Food delivery is not a difficult or time consuming job for us. Usually, we’re done in about an hour, sometimes two if the locations are on the other side of the county. What makes the job a bit challenging, though, is seeing some of the structures people call home. A lot of them are neglected, run-down shacks that you wouldn’t want your dog living in, let alone a fellow human being. That can be gut-wrenching.
Despite the poverty and the horrific conditions, Beth and I like doing this job. We enjoy the smiles, hearing the “thank you’s” or just knowing that we did our little bit to help that week. Y’see we’re part of a team that includes donors, administrators, coordinators, cooks and volunteers – everyone working to do their part of the plan.

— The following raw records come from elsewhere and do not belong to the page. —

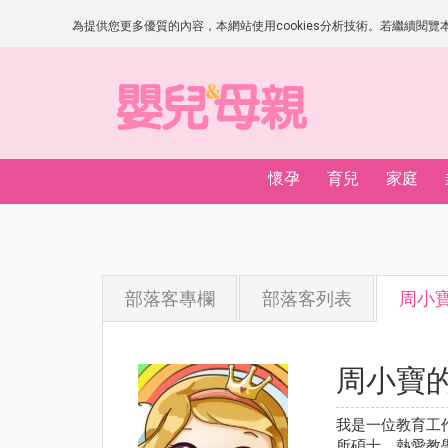
為提供您更多優質的內容，本網站使用cookies分析技術。若繼續閱覽本網
懷孕
育兒
家庭
部落客專欄
部落客列表
周小
周小寶
我是一位教育工
所碩士，熱愛教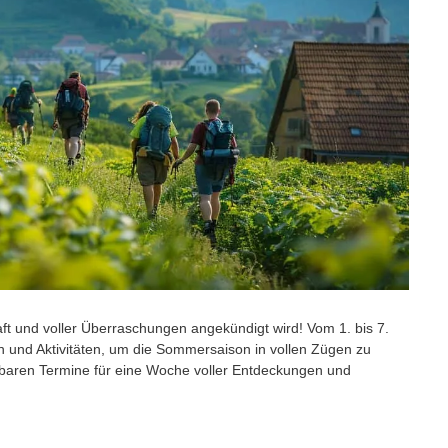
 und voller Überraschungen angekündigt wird! Vom 1. bis 7.
n und Aktivitäten, um die Sommersaison in vollen Zügen zu
tbaren Termine für eine Woche voller Entdeckungen und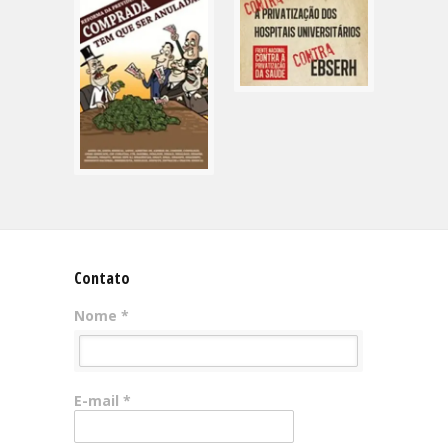
Contato
Nome *
E-mail *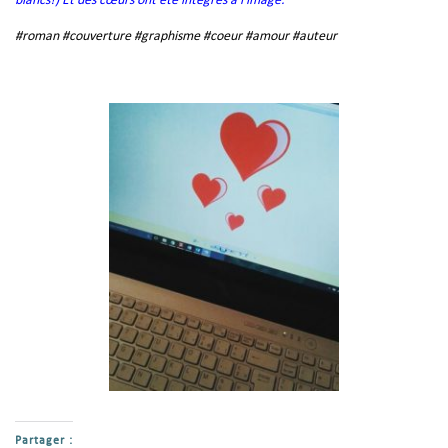
blancs!) Et des cœurs ont été intégrés à l’image.
#
roman
#
couverture
#
graphisme
#
coeur
#
amour
#
auteur
Partager :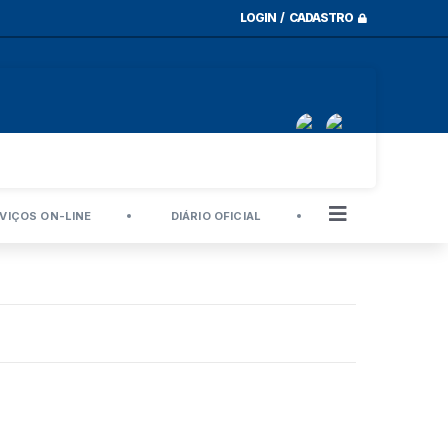
LOGIN / CADASTRO
VIÇOS ON-LINE
DIÁRIO OFICIAL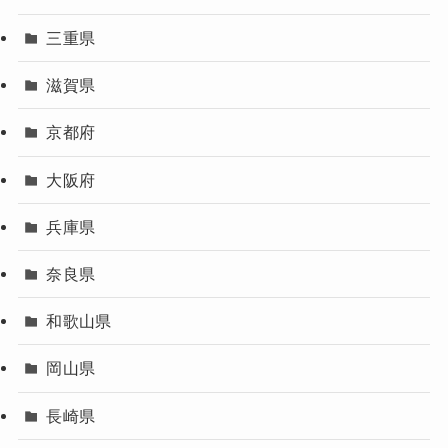
三重県
滋賀県
京都府
大阪府
兵庫県
奈良県
和歌山県
岡山県
長崎県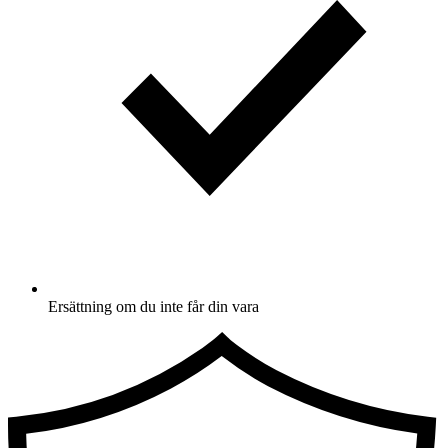
Ersättning om du inte får din vara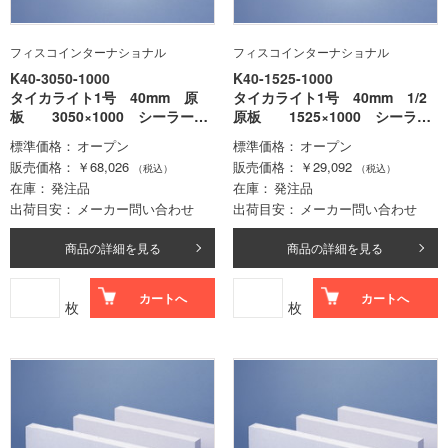
フィスコインターナショナル
フィスコインターナショナル
K40-3050-1000
K40-1525-1000
タイカライト1号 40mm 原
タイカライト1号 40mm 1/2
板 3050×1000 シーラー処
原板 1525×1000 シーラー
理無
処理無
標準価格
オープン
標準価格
オープン
販売価格
￥68,026
販売価格
￥29,092
（税込）
（税込）
在庫
発注品
在庫
発注品
出荷目安
メーカー問い合わせ
出荷目安
メーカー問い合わせ
商品の詳細を見る
商品の詳細を見る
カートへ
カートへ
枚
枚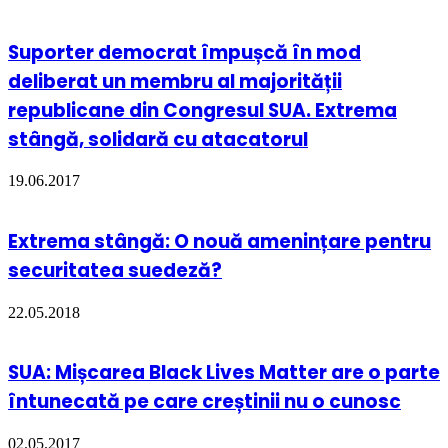
Suporter democrat împușcă în mod
deliberat un membru al majorității
republicane din Congresul SUA. Extrema
stângă, solidară cu atacatorul
19.06.2017
Extrema stângă: O nouă amenințare pentru
securitatea suedeză?
22.05.2018
SUA: Mișcarea Black Lives Matter are o parte
întunecată pe care creștinii nu o cunosc
02.05.2017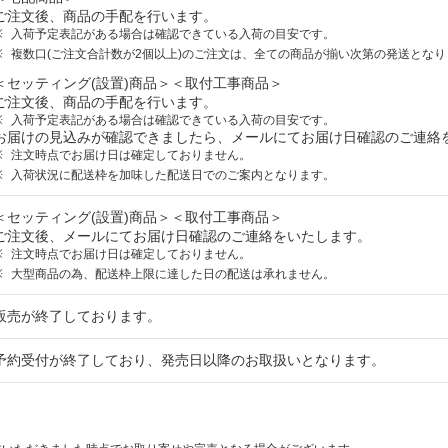
ご注文後、商品の手配を行います。
入荷予定表記がある場合は確認できている入荷の目安です。
複数口(ご注文合計数が2個以上)のご注文は、全ての商品が揃い次第の発送となり
＜セッティング(設置)商品＞＜取付工事商品＞
ご注文後、商品の手配を行います。
入荷予定表記がある場合は確認できている入荷の目安です。
お届けの見込みが確認できましたら、メールにてお届け日確認のご連絡
注文時点でお届け日は確定しておりません。
入荷状況に配送枠を加味した配送日でのご案内となります。
＜セッティング(設置)商品＞＜取付工事商品＞
ご注文後、メールにてお届け日確認のご連絡をいたします。
注文時点でお届け日は確定しておりません。
大型商品の為、配送枠上限に達した日の配送は承れません。
販売が終了しております。
予約受付が終了しており、発売日以降のお取扱いとなります。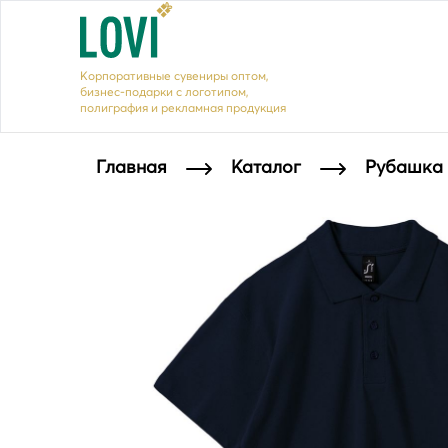
Корпоративные сувениры оптом,
бизнес-подарки с логотипом,
полиграфия и рекламная продукция
Главная
Каталог
Рубашка 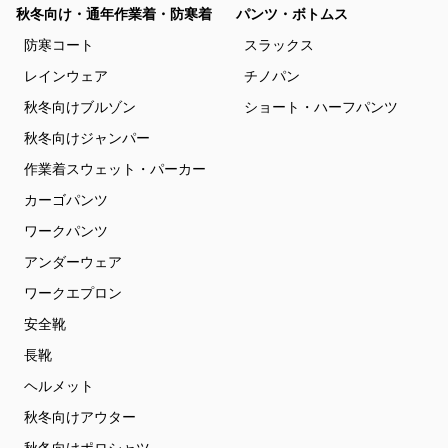
秋冬向け・通年作業着・防寒着
パンツ・ボトムス
防寒コート
スラックス
レインウェア
チノパン
秋冬向けブルゾン
ショート・ハーフパンツ
秋冬向けジャンパー
作業着スウェット・パーカー
カーゴパンツ
ワークパンツ
アンダーウェア
ワークエプロン
安全靴
長靴
ヘルメット
秋冬向けアウター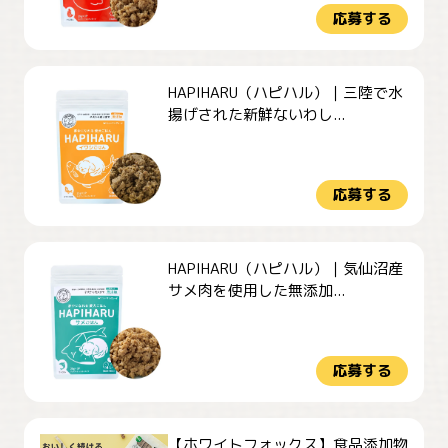
応募する
HAPIHARU（ハピハル）｜三陸で水
揚げされた新鮮ないわし...
応募する
HAPIHARU（ハピハル）｜気仙沼産
サメ肉を使用した無添加...
応募する
【ホワイトフォックス】食品添加物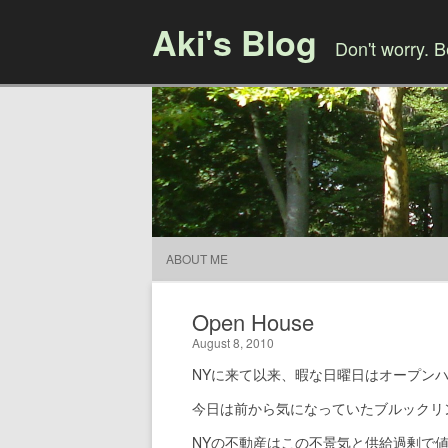
Aki's Blog
Don't worry. 
ABOUT ME
Open House
August 8, 2010
NYに来て以来、暇な日曜日はオープン
今日は前から気になっていたブルックリ
NYの不動産はこの不景気と供給過剰で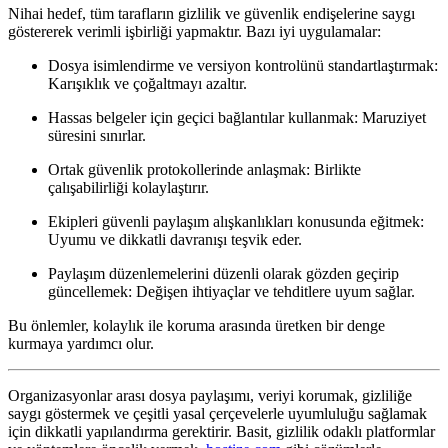
Nihai hedef, tüm tarafların gizlilik ve güvenlik endişelerine saygı
göstererek verimli işbirliği yapmaktır. Bazı iyi uygulamalar:
Dosya isimlendirme ve versiyon kontrolünü standartlaştırmak:
Karışıklık ve çoğaltmayı azaltır.
Hassas belgeler için geçici bağlantılar kullanmak:
Maruziyet
süresini sınırlar.
Ortak güvenlik protokollerinde anlaşmak:
Birlikte
çalışabilirliği kolaylaştırır.
Ekipleri güvenli paylaşım alışkanlıkları konusunda eğitmek:
Uyumu ve dikkatli davranışı teşvik eder.
Paylaşım düzenlemelerini düzenli olarak gözden geçirip
güncellemek:
Değişen ihtiyaçlar ve tehditlere uyum sağlar.
Bu önlemler, kolaylık ile koruma arasında üretken bir denge
kurmaya yardımcı olur.
Organizasyonlar arası dosya paylaşımı, veriyi korumak, gizliliğe
saygı göstermek ve çeşitli yasal çerçevelerle uyumluluğu sağlamak
için dikkatli yapılandırma gerektirir. Basit, gizlilik odaklı platformlar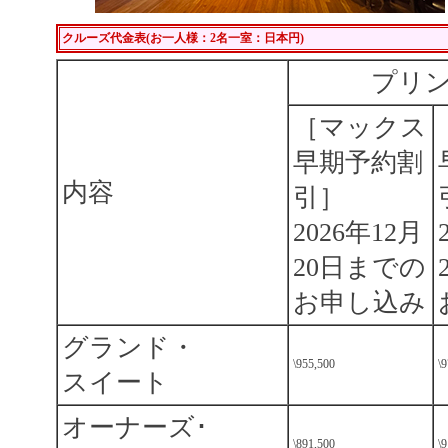
クルーズ代金表(お一人様：2名一室：日本円)
プリ
［マックス
早期予約割
内容
引］
2026年12月
20日までの
お申し込み
グランド・
\955,500
\
スイート
オーナーズ･
\891,500
\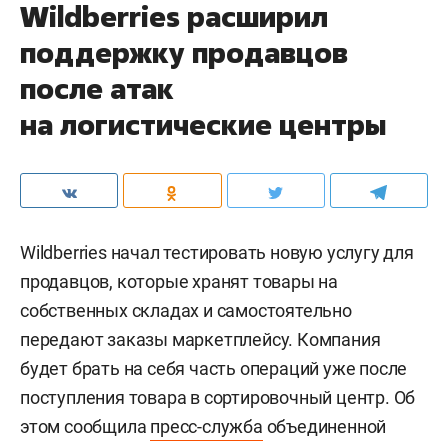
Wildberries расширил
поддержку продавцов
после атак
на логистические центры
Wildberries начал тестировать новую услугу для
продавцов, которые хранят товары на
собственных складах и самостоятельно
передают заказы маркетплейсу. Компания
будет брать на себя часть операций уже после
поступления товара в сортировочный центр. Об
этом сообщила
пресс-служба
объединенной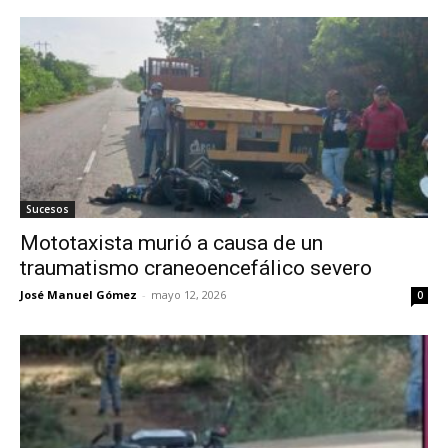
Sucesos
Mototaxista murió a causa de un
traumatismo craneoencefálico severo
José Manuel Gómez
-
mayo 12, 2026
0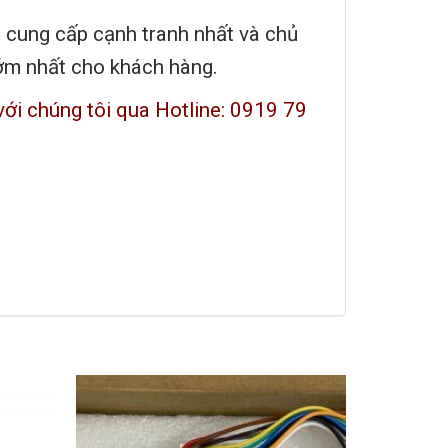
á cung cấp cạnh tranh nhất và chủ
sớm nhất cho khách hàng.
với chúng tôi qua Hotline: 0919 79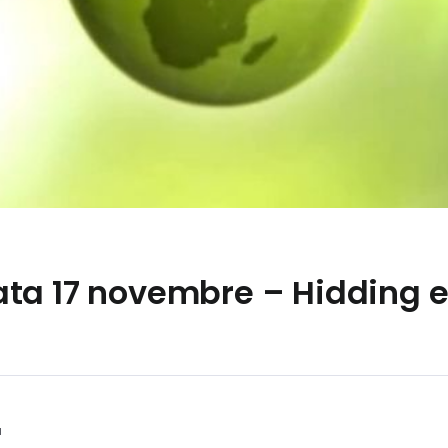
ta 17 novembre – Hidding e 
a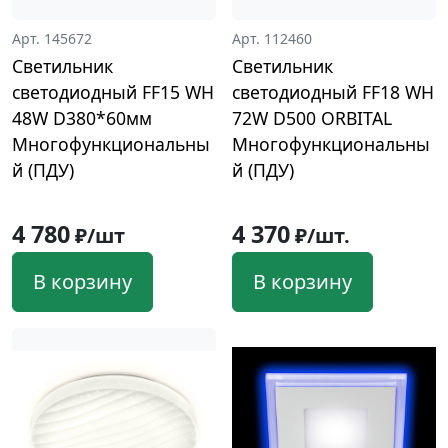
Арт. 145672
Арт. 112460
Светильник
Светильник
светодиодный FF15 WH
светодиодный FF18 WH
48W D380*60мм
72W D500 ORBITAL
Многофункциональны
Многофункциональны
й (ПДУ)
й (ПДУ)
4 780
4 370
₽/шт
₽/шт.
В корзину
В корзину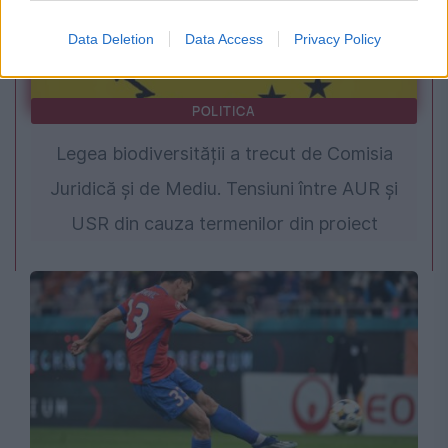
Data Deletion
Data Access
Privacy Policy
POLITICA
Legea biodiversității a trecut de Comisia
Juridică și de Mediu. Tensiuni între AUR și
USR din cauza termenilor din proiect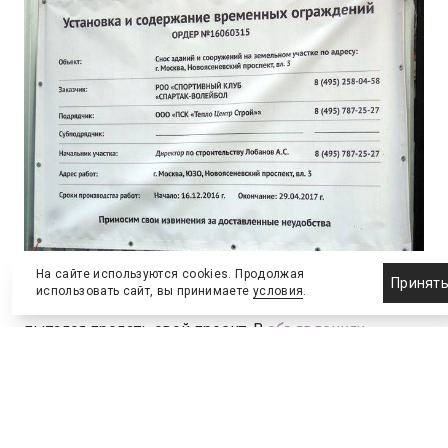
На сайте используются cookies. Продолжая
Принят
использовать сайт, вы принимаете
условия
.
За это время «Спартак-волейбол» неоднократно
пытался продать свой проект. В
объявлениях
,
доступных в сети, предлагается полный комплект
документов для выхода на площадку и
строительства гостиницы с ГПЗУ от октября 2013
года за $18 млн.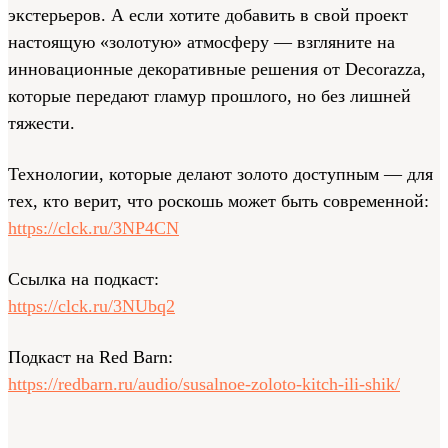
экстерьеров. А если хотите добавить в свой проект
настоящую «золотую» атмосферу — взгляните на
инновационные декоративные решения от Decorazza,
которые передают гламур прошлого, но без лишней
тяжести.
Технологии, которые делают золото доступным — для
тех, кто верит, что роскошь может быть современной:
https://clck.ru/3NP4CN
Ссылка на подкаст:
https://clck.ru/3NUbq2
Подкаст на Red Barn:
https://redbarn.ru/audio/susalnoe-zoloto-kitch-ili-shik/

In a sense, this is what’s happening in small towns, cities and counties to address problems too big or nuanced for government or corporate do-gooders alone. As Hilary Clinton said, “It takes a village.”
I am inspired every day by what I see in Sullivan County. There’s something here that I didn’t see in my home county of Westchester. Perhaps it was there below my radar, but my sense is that most of the upper middle class people I knew spent the lion’s share of their effort getting ahead and staying there. And in their spare time, it was much more common for people to take care of their property, go clothes shopping or have dinner with friends. There’s nothing wrong with any of that stuff, but in hindsight it wasn’t the right mix for me. After years of living that life, I wanted a more rural and traditional life.
I feel a bit uncomfortable pointing my finger at the place where I was raised or any big city where materialism reigns supreme. But that’s what comes with speaking one’s truth. When we transform into something new, we leave an old self behind. We shed a skin and move on.
As Bruce Hornsby sang, “That’s just the way it is.”